The connection will be either through a bolt and eye or soldered (if I can manage to solder copper on aluminium using an iron). Then I could actually pot the joint using the resin we have all learnt about building the jaycar kit.

It was VicS who replied, not me, although I have no problem with his response. Zinc is more electronegative than any of the metals you are considering, so it will protect all of them. For example, consider a typical zinc anode with mild steel fastenings on a stainless steel propshaft with a manganese bronze propeller. As has been suggested, if the aluminium to copper connection is wet there is a risk that the aluminium will be lost.

The 'rules' of Lakesailoring seem to have changed. I understood it to be as Quandary suggests above, but it now seems to mean repeating advice that has already been given further up the thread. That happens so often that it barely merits a mention.
 
I dont know what "lakesailoring" means. I have seen the rules... I did not read them.

BTW I always avoid the use of the terms electronegative and electropositive in the context of the galvanic series

Strictly electronegativity is the tendency to attract electrons, and form negative ions.

Electropositivity is the tendency to donate electrons, and form positive ions.

This is pretty much the opposite to the way you and many others use the terms in relation to the galvanic series and it is the more electropositive metals which are to be found with the more negative electrode potentials in the electrochemical and galvanic series.

Confused ? That's why I avoid the use of the terms.
 
Am I missing something or won't the aluminium corrode to protect the zinc - exactly the opposite to what you want? Wouldn't a magnesium anode be better?

•••••

Tasks to perform:
1) Answer these questions about the corrosion thread:
(a) What two ways of making the connection are being considered?
(b) How is electropositivity defined?
(c) What kind of anode does the last post suggest might be better?
2) Could you pick up the corrosion thread after its last post and continue it?
Nothing in the material is needed for these tasks.

Material provided:
•••••

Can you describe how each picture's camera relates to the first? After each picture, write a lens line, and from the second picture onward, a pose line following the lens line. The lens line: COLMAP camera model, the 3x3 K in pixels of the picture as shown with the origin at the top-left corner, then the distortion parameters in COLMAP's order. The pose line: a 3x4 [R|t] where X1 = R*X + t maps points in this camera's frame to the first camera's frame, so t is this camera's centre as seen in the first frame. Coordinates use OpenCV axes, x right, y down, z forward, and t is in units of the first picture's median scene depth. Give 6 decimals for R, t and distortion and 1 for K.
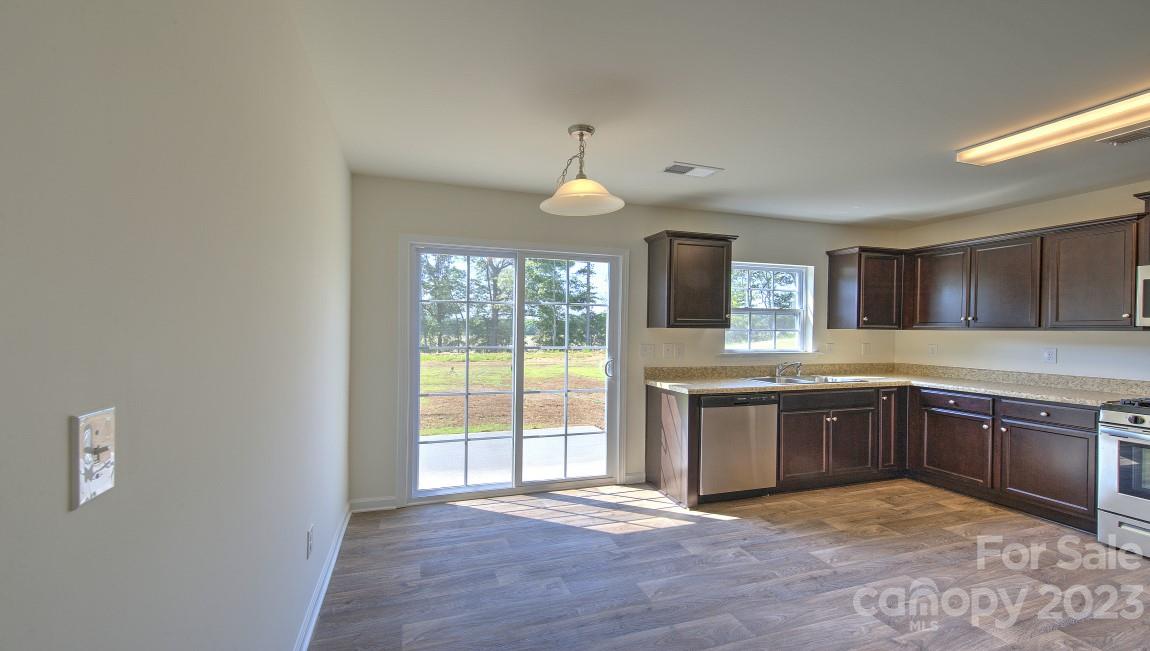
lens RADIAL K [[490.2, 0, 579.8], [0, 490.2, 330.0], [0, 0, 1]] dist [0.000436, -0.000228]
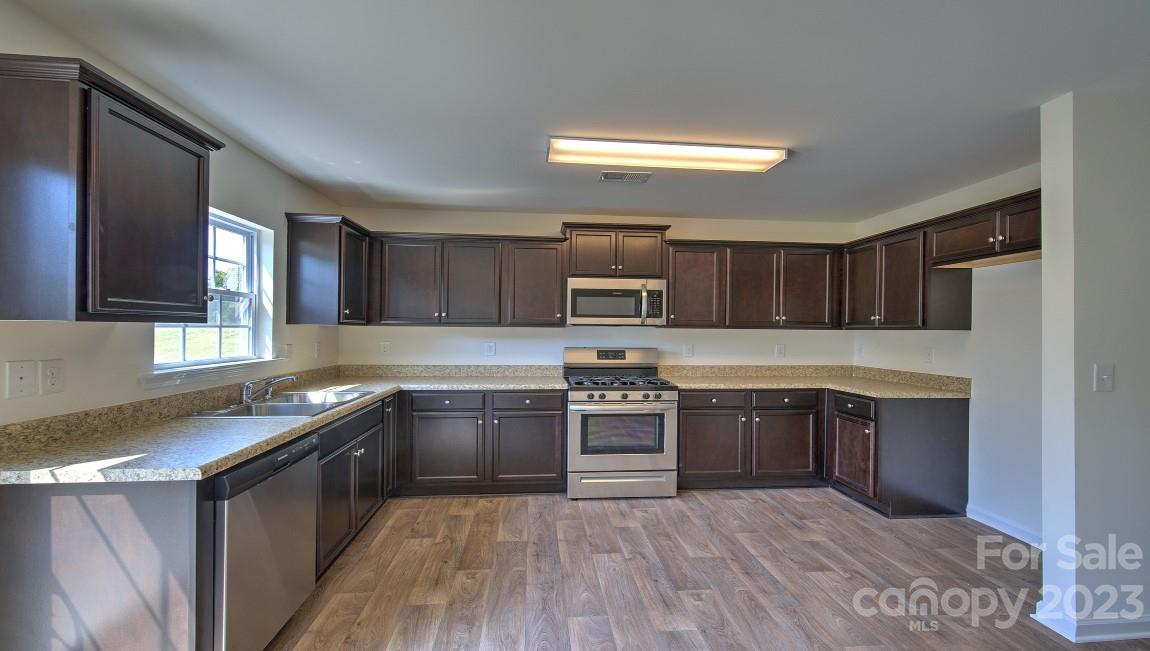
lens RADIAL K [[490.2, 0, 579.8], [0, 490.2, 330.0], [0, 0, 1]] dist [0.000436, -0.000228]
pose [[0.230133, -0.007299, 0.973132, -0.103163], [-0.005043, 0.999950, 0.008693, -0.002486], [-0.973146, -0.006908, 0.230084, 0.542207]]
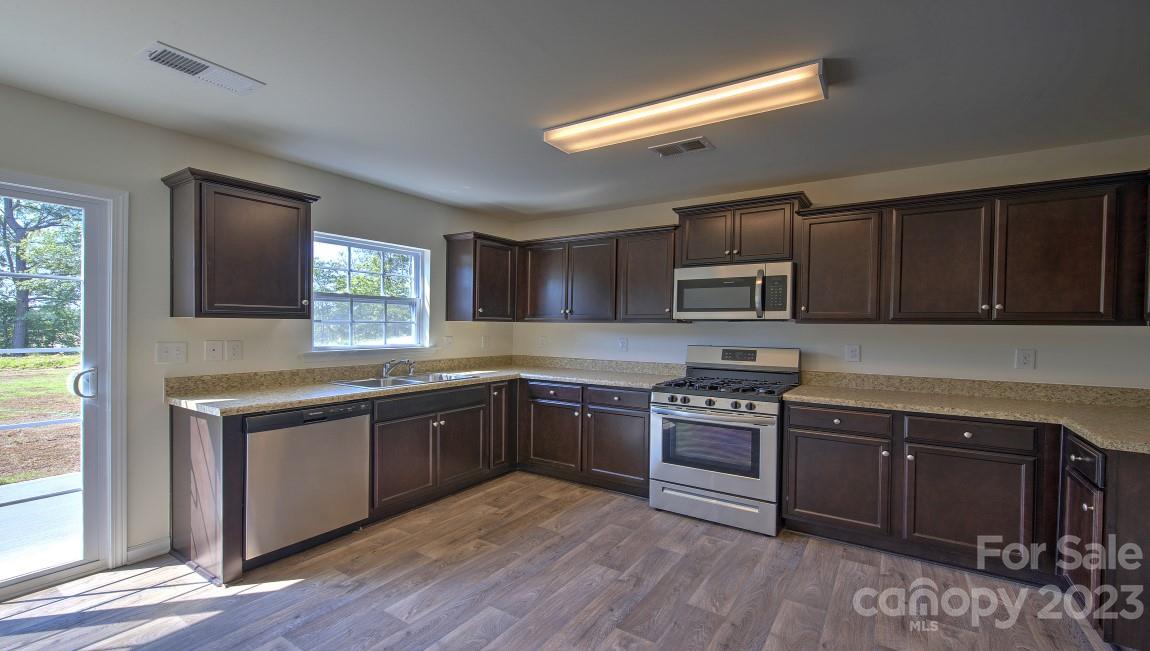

•••••

Answers for the tasks:
1)
(a) A bolt and eye, or soldering.
(b) The tendency to donate electrons and form positive ions.
(c) A magnesium anode.

2)
Am I missing something or won't the aluminium corrode to protect the zinc - exactly the opposite to what you want? Wouldn't a magnesium anode be better?

No zinc anodes are used to protect saildrives and outboards

Magnesium is only suitable for use in fresh water. It is too reactive to use in salt water but if the OP is in fresh water he probably should use magnesium because zinc is not effective
 
No zinc anodes are used to protect saildrives and outboards

Magnesium is only suitable for use in fresh water. It is too reactive to use in salt water but if the OP is in fresh water he probably should use magnesium because zinc is not effective

How does that all work?
 
How does that all work?

Corros1.gif



But zinc tends to be come passivated, presumably due to a oxide layer, in fresh water
 
>The copper wire will not be immersed. Only the last short end of the s/s wire holding the zinc anode will be.

Ali boats drop the anode to the depth of what they wish to potect, usually the propellor. Is the SS wire long enough to reach the middle of the shaft?

>Why would you not want a good current?

Sorry thay was not clear. If you mix metals in salt water it will create current as will a mix of salt and fresh water, such as in river mouths. The higher the current the quicker whatever is being potected will corrode.

Also stray current from a 240v supply in a marina will eat anodes very quickly. We saw a yacht in Portugal that had that and when he started the engine found that the prop had been eaten too.
 
>The copper wire will not be immersed. Only the last short end of the s/s wire holding the zinc anode will be.

Ali boats drop the anode to the depth of what they wish to potect, usually the propellor. Is the SS wire long enough to reach the middle of the shaft?

>Why would you not want a good current?

Sorry thay was not clear. If you mix metals in salt water it will create current as will a mix of salt and fresh water, such as in river mouths. The higher the current the quicker whatever is being potected will corrode.

Also stray current from a 240v supply in a marina will eat anodes very quickly. We saw a yacht in Portugal that had that and when he started the engine found that the prop had been eaten too.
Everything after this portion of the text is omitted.